Boy, do we have a lot to talk about.
Or rather, a there’s a lot of talk going on to jump in the middle of. While the Olympic maelstrom has been monopolizing the hearts and minds and commute times of the city for the past few weeks, some of the best discourse on indie theatre in quite some time has been competing for attention out here in the digital arena. Well deserved attention.
Most of it came on the heels of the recent publication of a study by New York’s Theatre Development Fund titled Outrageous Fortune: The Life and Times of the New American Play, which quickly became the Book That Launched a Thousand Blog Posts. Essentially an autopsy of the American Institutional Theatre System, it revealed in no uncertain terms that at this point in history the dream of making a living – comfortable or otherwise – writing for the professional not-for-profit theatre is one of those ‘pipe’ type ones. It paints a bleak picture of a system in entropy, spinning the wheels of an busted-down model and creaking wretchedly under the weight of its very function as an art form; outdated, marginalized and impotent.
The American theatre blogs roared to life over this study, a call to arms – well, keyboards – and for weeks the theatrosphere raged against the dying of the light that is the thing they love so well. I have no idea how comparable the gleanings of Outrageous Fortunes are to our Institutional Theatre system here in Canada, but I have a sneaking suspicion that we’re not too far off. At any rate, surfing the aftershocks of the TDF’s bad news grenade will certainly give you something to chew over before the next meeting with the board.
But then a funny thing happened. Through the smoke and rubble small shafts of light started to emerge, blogs started to stir with hope and ambition, positive, progressive conversations began to open up. The tone of the theatre folder of my feed reader changed from dark to light. Theatre practitioners started making change happen. There seems to be a catharsis underway, and it’s heading away from institutionalized theatre and towards small house, self-produced work. And this, my beloved independent theatre, is where we eat.
When you get some time, have a trip through the following links to get a feel for what I’m talking about. This is a pivotal time for our industry, and for our community.
- A good overview of OF by George Hunka of Superfluities Redux
- The essential J. Holtham of 99 Seats drops some chewable pull quotes here
- The Prof weighs into it, of course, and this post will point you to pretty much the rest of the dissection, if you care to follow the rabbit hole.
And here’s where things start to get exciting…
- The American Voices New Play Institute at Arena Stage in Washington, DC, has been having big, important conversations about the future of devised work on their New Play Blog, with a little help from Travis Bedard and David Loehr.

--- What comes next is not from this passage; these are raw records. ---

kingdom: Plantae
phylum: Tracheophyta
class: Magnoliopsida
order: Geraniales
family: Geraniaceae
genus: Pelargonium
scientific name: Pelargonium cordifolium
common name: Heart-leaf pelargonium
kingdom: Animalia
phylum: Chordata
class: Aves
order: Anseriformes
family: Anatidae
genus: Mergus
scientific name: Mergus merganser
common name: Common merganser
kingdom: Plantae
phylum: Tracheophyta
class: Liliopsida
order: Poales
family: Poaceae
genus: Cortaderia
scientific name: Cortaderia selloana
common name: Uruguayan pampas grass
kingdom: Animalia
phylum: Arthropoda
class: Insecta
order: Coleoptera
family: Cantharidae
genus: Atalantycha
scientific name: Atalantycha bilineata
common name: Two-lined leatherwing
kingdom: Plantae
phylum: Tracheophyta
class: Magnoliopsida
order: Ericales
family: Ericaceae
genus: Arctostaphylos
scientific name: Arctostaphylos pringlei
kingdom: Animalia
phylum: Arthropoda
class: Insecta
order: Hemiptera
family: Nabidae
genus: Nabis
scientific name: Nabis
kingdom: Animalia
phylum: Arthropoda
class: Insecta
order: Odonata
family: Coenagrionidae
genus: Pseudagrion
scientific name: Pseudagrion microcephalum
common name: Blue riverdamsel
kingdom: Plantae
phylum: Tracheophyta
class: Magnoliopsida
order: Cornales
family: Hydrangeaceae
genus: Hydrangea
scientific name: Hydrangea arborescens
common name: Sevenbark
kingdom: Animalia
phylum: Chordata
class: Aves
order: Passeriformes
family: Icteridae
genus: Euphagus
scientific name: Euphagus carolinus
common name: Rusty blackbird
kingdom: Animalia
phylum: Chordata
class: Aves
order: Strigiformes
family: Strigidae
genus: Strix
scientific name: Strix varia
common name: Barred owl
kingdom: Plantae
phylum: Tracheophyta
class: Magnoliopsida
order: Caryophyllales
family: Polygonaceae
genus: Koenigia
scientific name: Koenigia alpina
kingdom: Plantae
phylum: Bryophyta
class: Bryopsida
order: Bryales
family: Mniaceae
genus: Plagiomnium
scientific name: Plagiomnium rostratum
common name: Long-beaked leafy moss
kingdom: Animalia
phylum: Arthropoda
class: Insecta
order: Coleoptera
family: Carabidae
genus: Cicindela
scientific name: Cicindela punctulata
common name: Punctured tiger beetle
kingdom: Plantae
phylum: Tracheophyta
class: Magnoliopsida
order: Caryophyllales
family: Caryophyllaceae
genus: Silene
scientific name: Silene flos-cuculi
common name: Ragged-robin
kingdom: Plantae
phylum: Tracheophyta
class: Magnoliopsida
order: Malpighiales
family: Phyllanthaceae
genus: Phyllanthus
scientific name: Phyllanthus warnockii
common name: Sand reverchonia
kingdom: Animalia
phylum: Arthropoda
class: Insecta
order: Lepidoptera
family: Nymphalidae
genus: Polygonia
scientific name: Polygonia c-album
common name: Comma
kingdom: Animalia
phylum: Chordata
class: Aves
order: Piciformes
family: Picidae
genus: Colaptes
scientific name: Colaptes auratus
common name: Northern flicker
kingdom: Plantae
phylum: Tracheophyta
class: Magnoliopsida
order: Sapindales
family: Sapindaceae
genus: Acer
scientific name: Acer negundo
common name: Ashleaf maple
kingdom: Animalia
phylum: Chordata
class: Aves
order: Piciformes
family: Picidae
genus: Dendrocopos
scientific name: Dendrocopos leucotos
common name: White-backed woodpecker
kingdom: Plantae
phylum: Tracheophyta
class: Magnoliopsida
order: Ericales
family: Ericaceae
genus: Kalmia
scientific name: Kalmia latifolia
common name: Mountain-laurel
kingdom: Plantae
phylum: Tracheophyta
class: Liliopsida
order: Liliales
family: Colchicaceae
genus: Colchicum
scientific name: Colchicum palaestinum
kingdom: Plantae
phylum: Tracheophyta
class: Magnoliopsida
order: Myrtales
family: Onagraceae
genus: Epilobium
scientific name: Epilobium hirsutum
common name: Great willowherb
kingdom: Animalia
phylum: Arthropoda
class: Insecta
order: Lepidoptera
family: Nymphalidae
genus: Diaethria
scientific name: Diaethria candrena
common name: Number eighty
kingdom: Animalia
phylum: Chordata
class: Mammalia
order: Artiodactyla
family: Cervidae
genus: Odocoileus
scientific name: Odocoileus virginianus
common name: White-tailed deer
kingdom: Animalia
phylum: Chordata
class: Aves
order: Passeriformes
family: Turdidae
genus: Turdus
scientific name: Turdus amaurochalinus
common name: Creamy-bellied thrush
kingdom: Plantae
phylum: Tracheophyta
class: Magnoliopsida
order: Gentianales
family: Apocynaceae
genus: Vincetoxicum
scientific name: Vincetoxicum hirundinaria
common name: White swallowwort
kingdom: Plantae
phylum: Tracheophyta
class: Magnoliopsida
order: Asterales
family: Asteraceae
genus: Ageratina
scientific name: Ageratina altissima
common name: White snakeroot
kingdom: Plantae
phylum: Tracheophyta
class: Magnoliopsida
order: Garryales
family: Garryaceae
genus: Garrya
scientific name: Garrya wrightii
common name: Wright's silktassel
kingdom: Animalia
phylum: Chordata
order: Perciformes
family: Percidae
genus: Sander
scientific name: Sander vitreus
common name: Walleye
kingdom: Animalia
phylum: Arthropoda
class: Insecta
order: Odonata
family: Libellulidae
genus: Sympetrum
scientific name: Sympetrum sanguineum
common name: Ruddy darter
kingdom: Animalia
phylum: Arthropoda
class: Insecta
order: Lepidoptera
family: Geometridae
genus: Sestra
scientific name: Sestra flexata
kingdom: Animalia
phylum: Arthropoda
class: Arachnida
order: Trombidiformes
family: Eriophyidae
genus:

Read about the talks here, and follow the conversation on twitter at #newplay. Great stuff.
- And then there’s this. Sprung from the dead-of-night intensity of twitter theatrists, 2am Theatre is both a new blog and a hash tag that focuses on the positivity of where we’re at and where we’re going. New essential.
So that’s the overview. And an awful lot of reading, hopefully not too overwhelming, but there’s change in the air. And frank, honest conversation. It feels like theatre is finally taking that good, hard look at itself, and readying itself for change. A change that’s frankly long overdue.
Update: Serendipitously, the Great Nick Keenan has a post up today about structuring store front level theatre in Chicago, and the usefulness of #2amt. These are the leaders of the new movement, and they’re showing their work…
It IS exciting, isn’t it, Simon? And what seems to be great is that many of these conversations seem aligned to splash together for a massive conversation over two great big events: World Theatre Day everywhere on 3/27, and in the U.S., the TCG conference in Chicago in June where many of these ideas will be playing out on the web and all over the streets.
Here we go!
P.S. Your city is pretty and cool.
Nancy – You’re the Mel to my Flight of the Conchords.
Nick – You’re an inspiration in the open-mindedness and and tirelessness you bring to your efforts as a leader in community-mined theatre advancements. Can’t wait to see what’s next.
Thanks for the props about Vancouver. We’re the good-looking spoiled rich kid in Daddy’s sports car who doesn’t yet know he doesn’t know what’s important in life. We’ll grow up one day.